Index
Introduction
In this tutorial, we’ll explore how to use an Arduino Nano, a WS2812B LED strip, and a rotary encoder to create an interactive lighting system. This setup allows you to control LED colors and patterns in real-time based on the encoder’s input. Let’s dive into the code and understand how it works.
This interactive lighting project combines a rotary encoder with a WS2812B LED strip to create a visually engaging and customizable lighting system.
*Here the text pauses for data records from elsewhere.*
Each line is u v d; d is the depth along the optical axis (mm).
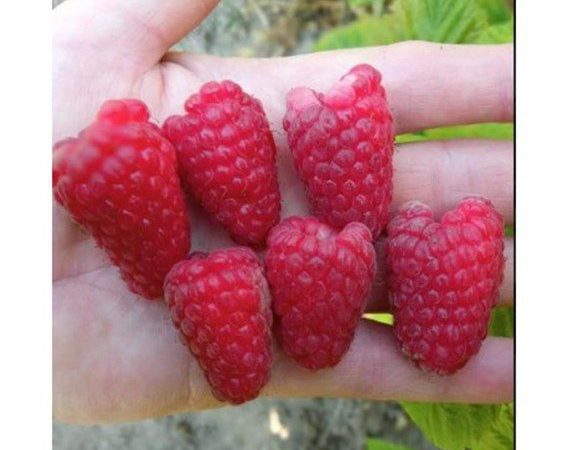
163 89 142
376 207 125
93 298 137
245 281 117
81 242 135
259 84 144
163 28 139
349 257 118
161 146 116
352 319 121
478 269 123
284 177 135
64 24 136
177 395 140
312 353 121
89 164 111
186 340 118
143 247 117
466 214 125
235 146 121
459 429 151
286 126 127
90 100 136
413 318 124
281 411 194
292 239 119
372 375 137
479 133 155
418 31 165
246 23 215
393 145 133
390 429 194
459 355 124
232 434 193
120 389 139
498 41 159
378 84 126
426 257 123
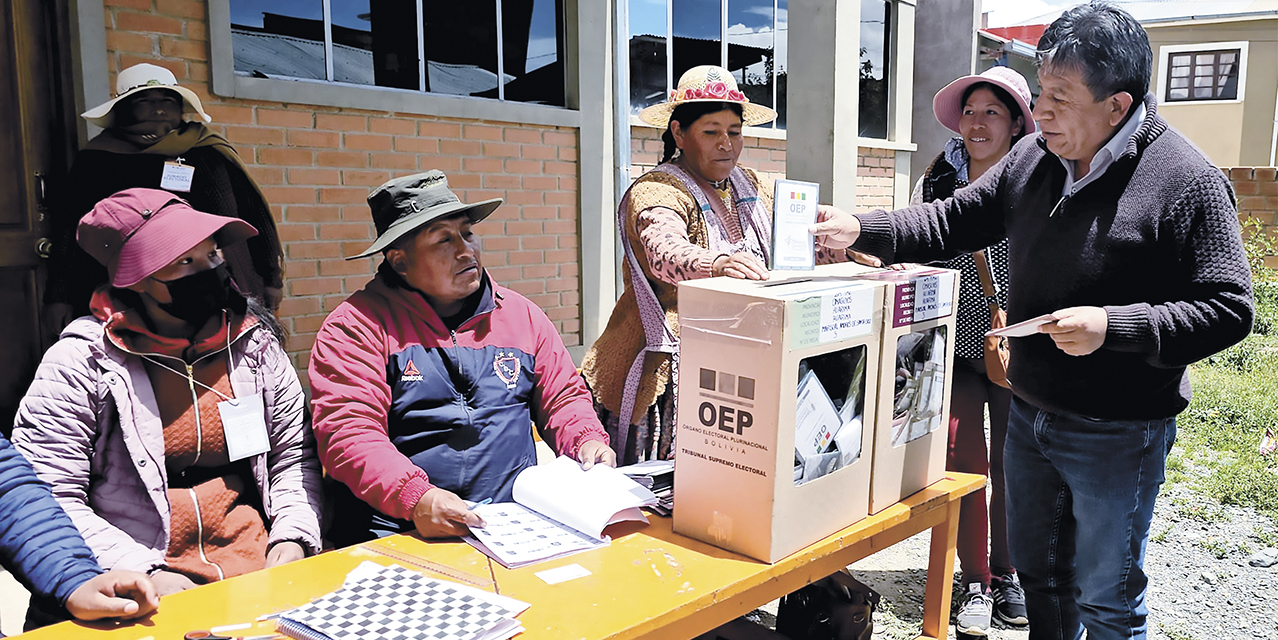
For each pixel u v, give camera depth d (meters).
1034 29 17.31
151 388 2.07
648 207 2.52
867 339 1.82
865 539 1.96
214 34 4.01
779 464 1.65
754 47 6.89
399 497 1.92
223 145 3.41
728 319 1.68
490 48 5.22
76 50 3.66
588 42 5.57
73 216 3.01
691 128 2.64
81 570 1.53
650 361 2.59
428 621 1.44
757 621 2.93
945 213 2.30
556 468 2.09
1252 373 6.88
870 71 8.27
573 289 5.81
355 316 2.17
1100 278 1.89
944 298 2.06
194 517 2.09
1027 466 2.20
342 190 4.59
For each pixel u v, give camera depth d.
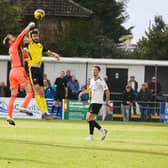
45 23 79.06
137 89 49.62
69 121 43.97
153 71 53.06
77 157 19.08
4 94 48.78
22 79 25.91
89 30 81.62
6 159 17.91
Whether you’re decorating a space or just experimenting with light effects, this setup offers both versatility and creative potential.
- Mode Switching: Pressing the rotary encoder button cycles through different lighting modes.
- Dynamic Effects: The encoder adjusts color and effects based on its rotation, including single moving LEDs, uniform colors, and auto-moving light patterns.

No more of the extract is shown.